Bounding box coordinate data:
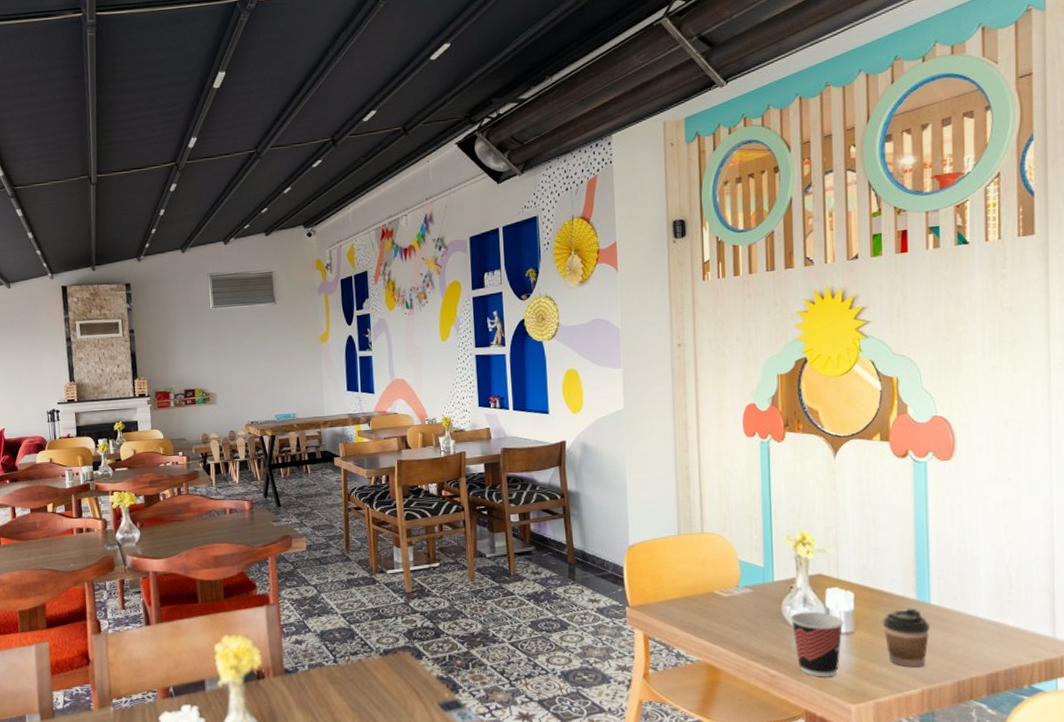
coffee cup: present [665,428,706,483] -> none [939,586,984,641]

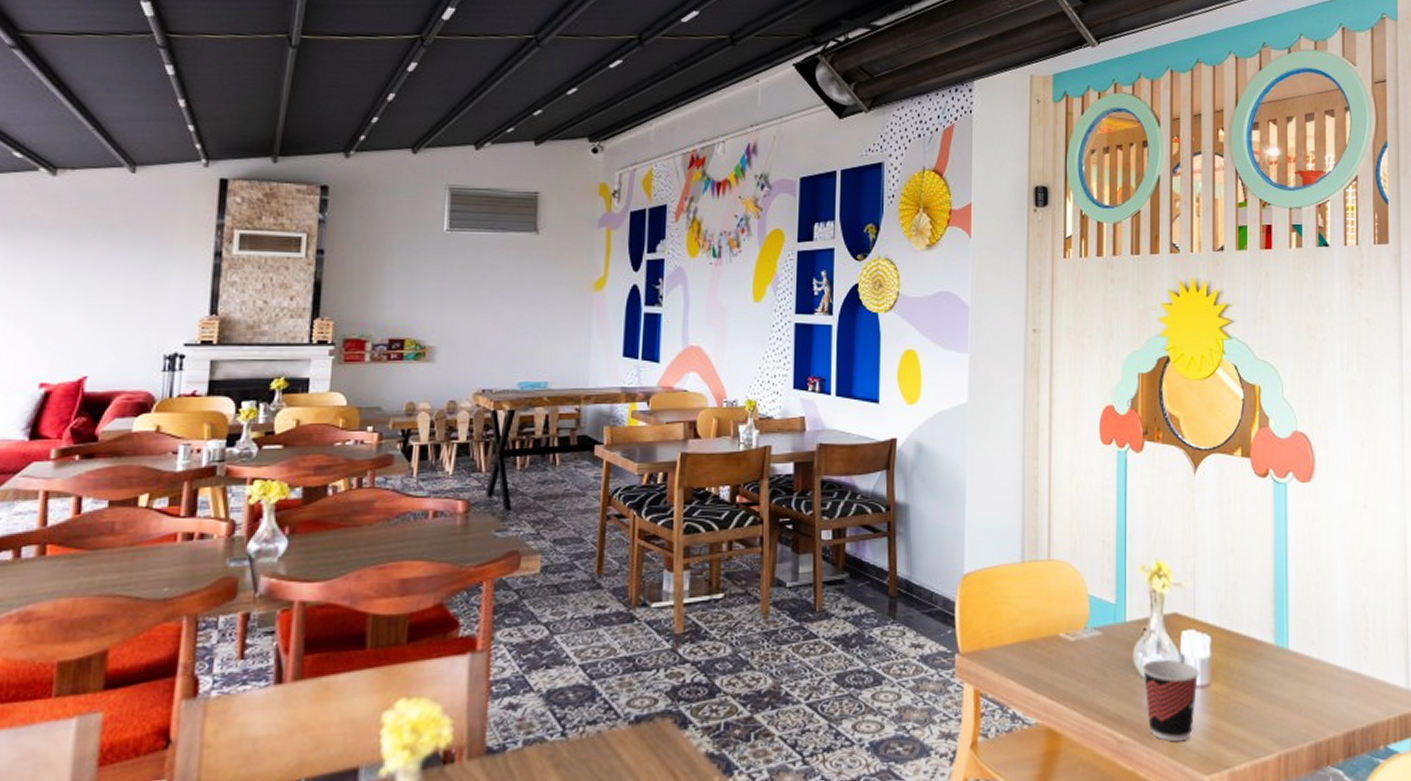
coffee cup: present [882,608,930,668] -> none [1239,654,1288,728]

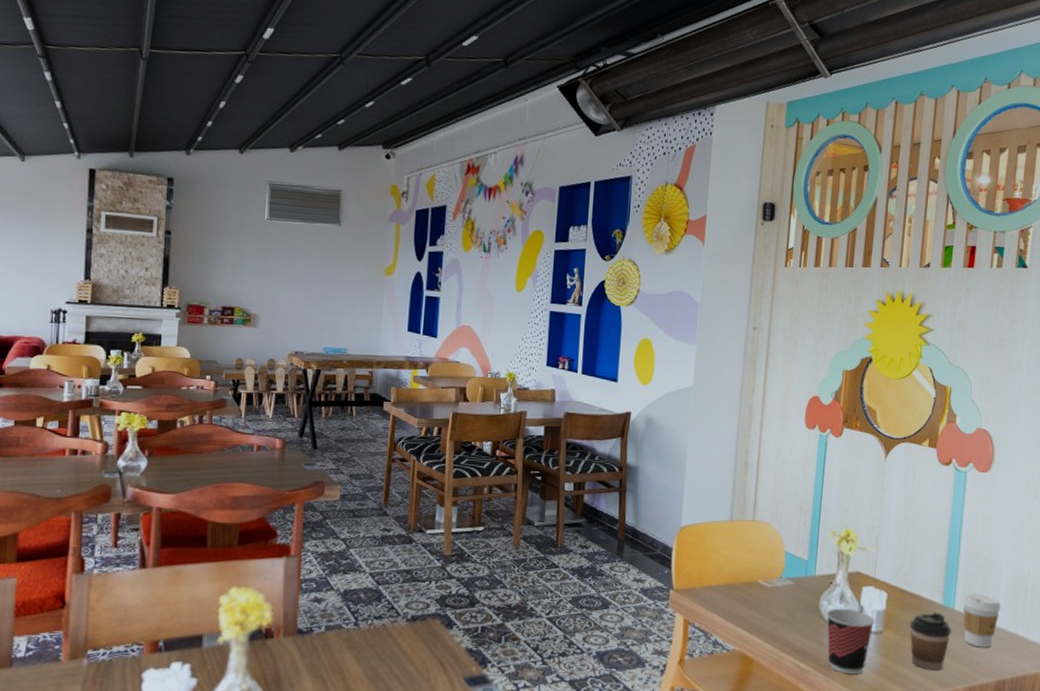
coffee cup: none [1239,654,1288,728] -> present [909,612,951,671]
coffee cup: none [1297,628,1341,694] -> present [963,593,1001,648]

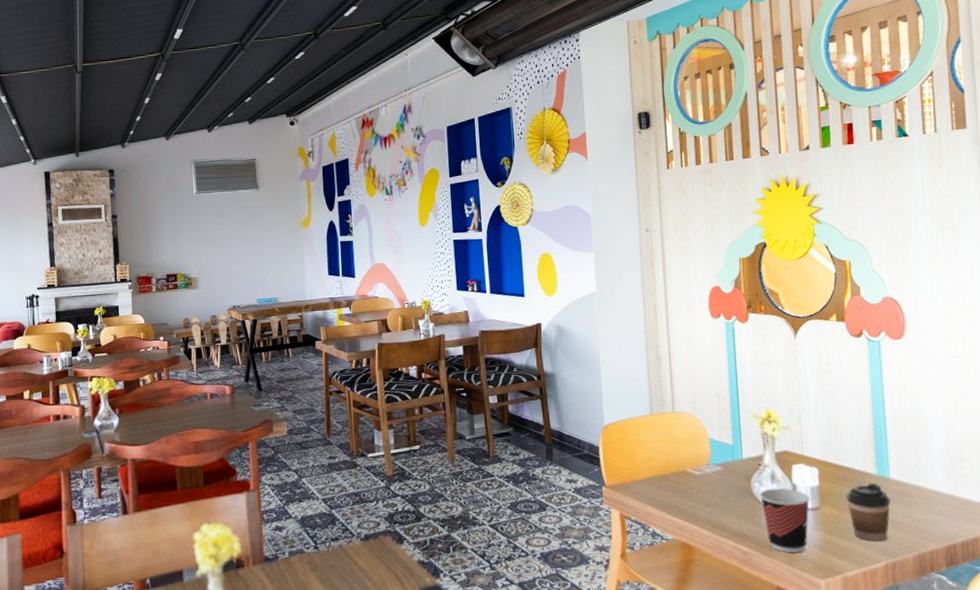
coffee cup: present [963,593,1001,648] -> none [897,460,939,514]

Description of the task:
Please transcribe word for word the lines from the one bearing "coffee cup: none [1239,654,1288,728]" through the last line of the records above, omitting the pictures.

Solution to this task:
coffee cup: none [1239,654,1288,728] -> present [909,612,951,671]
coffee cup: none [1297,628,1341,694] -> present [963,593,1001,648]

coffee cup: present [963,593,1001,648] -> none [897,460,939,514]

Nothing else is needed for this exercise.